**WHAT THIS TASK INVOLVES**. In this exercise, return the whole listing exactly, excluding any images.

**RECORDS FOR THIS EXERCISE**.

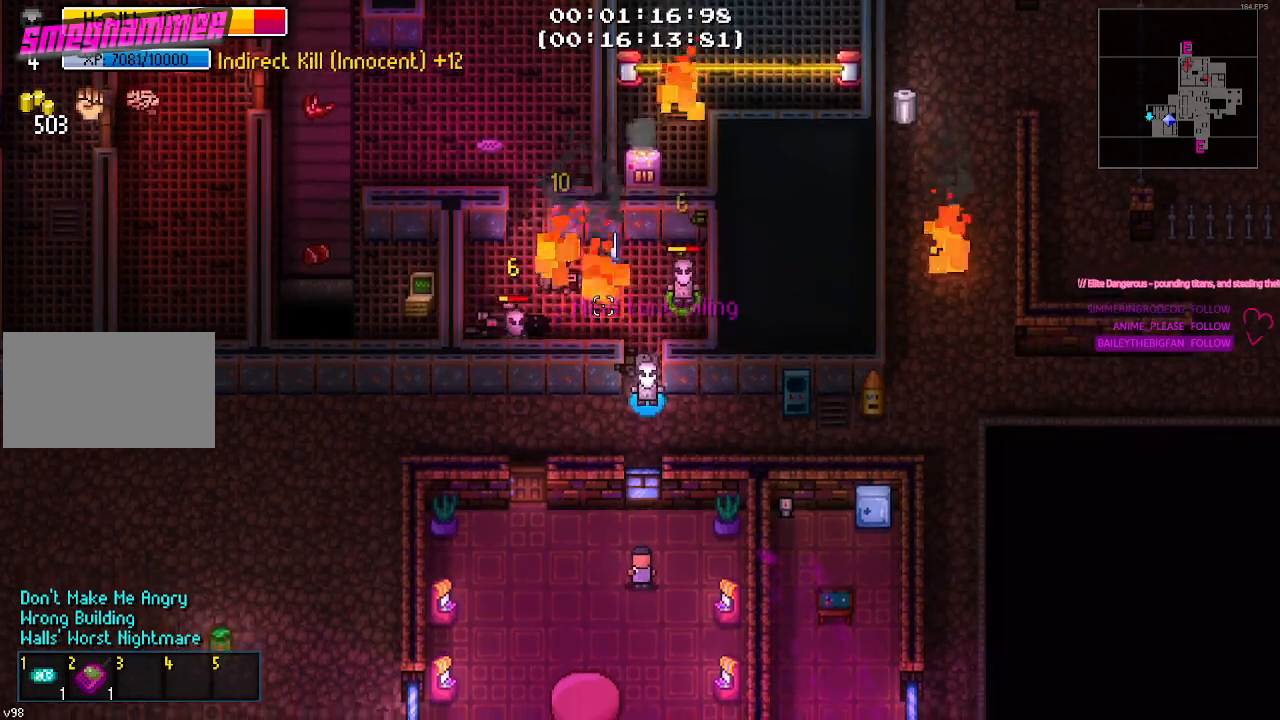
{"keys": [], "mouse": [], "mouse_move": "right", "events": [[200, "w", "down"], [333, "w", "up"]]}
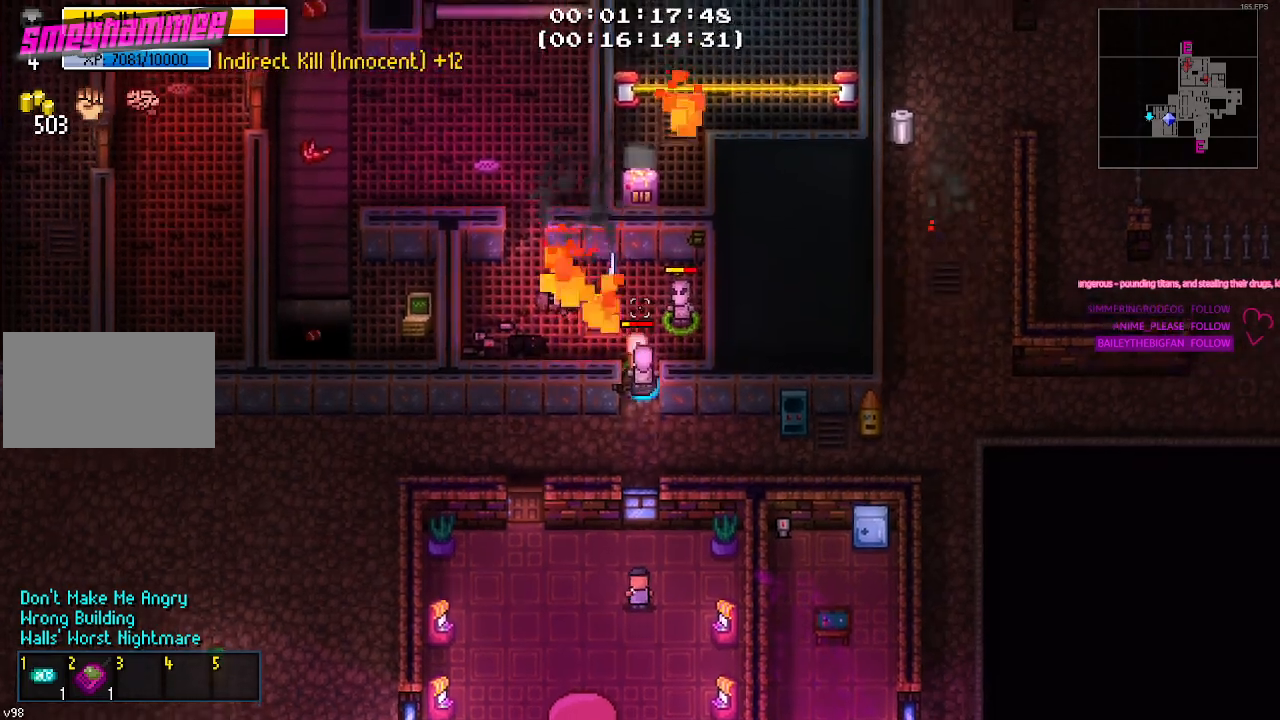
{"keys": ["d", "w"], "mouse": [], "mouse_move": "still", "events": [[450, "w", "down"], [483, "d", "down"]]}
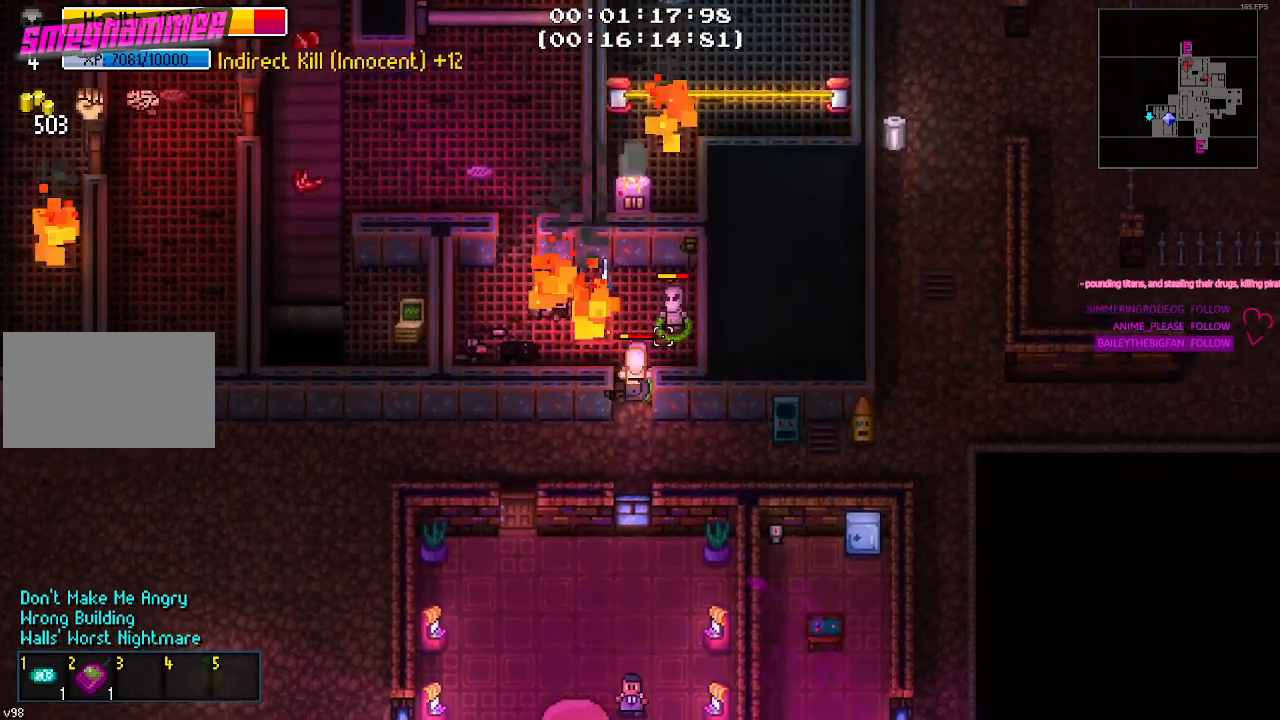
{"keys": ["w"], "mouse": [], "mouse_move": "still", "events": [[133, "d", "up"]]}
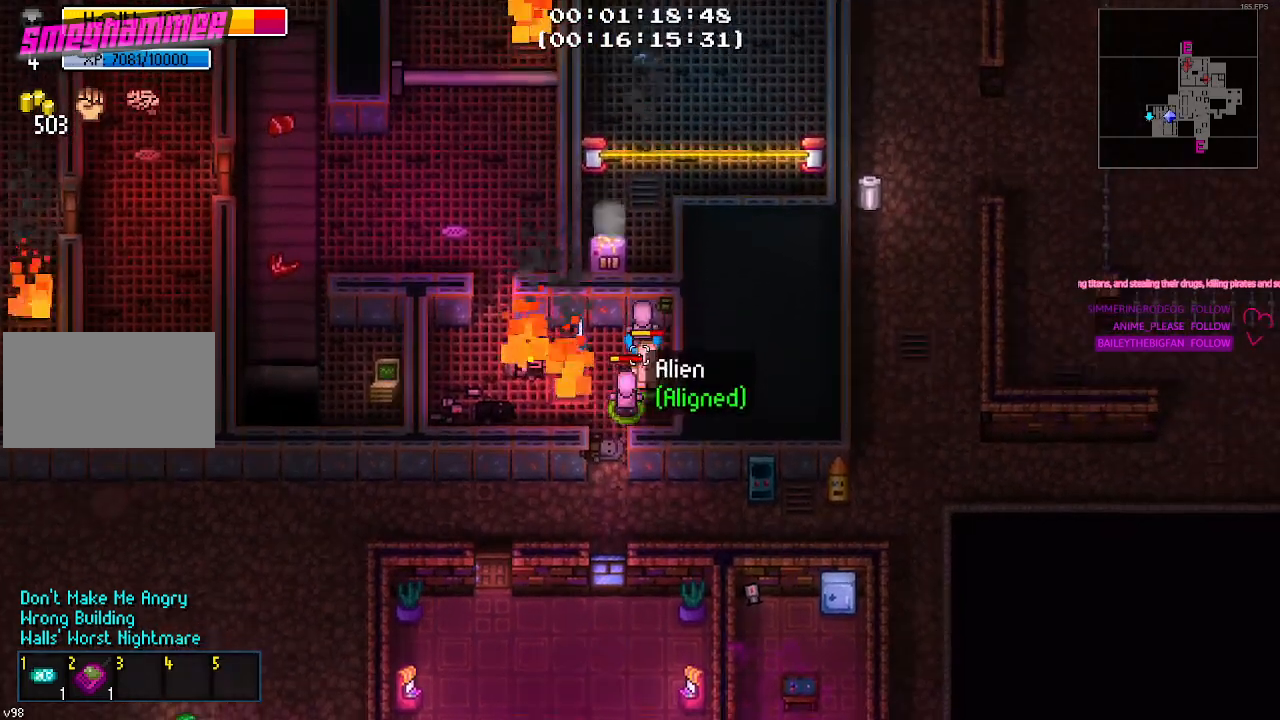
{"keys": [], "mouse": [], "mouse_move": "still", "events": [[17, "a", "down"], [100, "w", "up"], [150, "a", "up"]]}
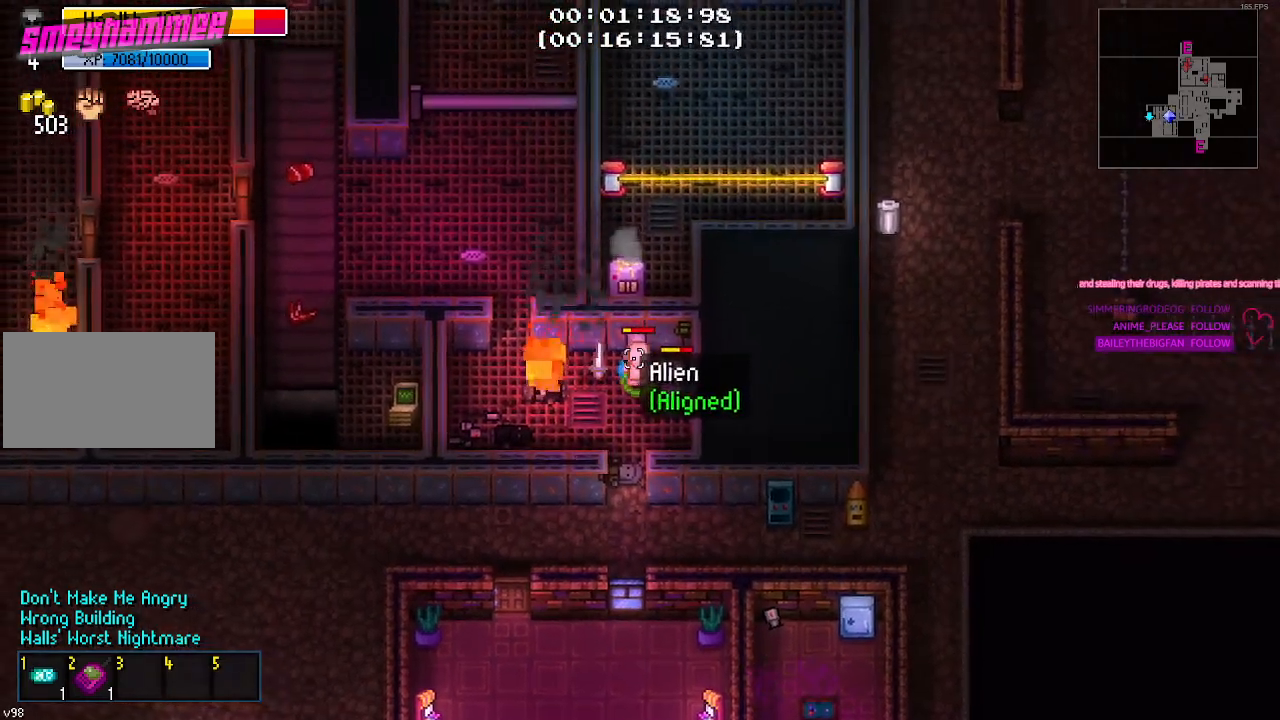
{"keys": [], "mouse": [], "mouse_move": "still", "events": [[117, "a", "down"], [167, "a", "up"], [300, "e", "down"], [400, "e", "up"]]}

**WRITTEN ANSWER**.
{"keys": [], "mouse": [], "mouse_move": "right", "events": [[200, "w", "down"], [333, "w", "up"]]}
{"keys": ["d", "w"], "mouse": [], "mouse_move": "still", "events": [[450, "w", "down"], [483, "d", "down"]]}
{"keys": ["w"], "mouse": [], "mouse_move": "still", "events": [[133, "d", "up"]]}
{"keys": [], "mouse": [], "mouse_move": "still", "events": [[17, "a", "down"], [100, "w", "up"], [150, "a", "up"]]}
{"keys": [], "mouse": [], "mouse_move": "still", "events": [[117, "a", "down"], [167, "a", "up"], [300, "e", "down"], [400, "e", "up"]]}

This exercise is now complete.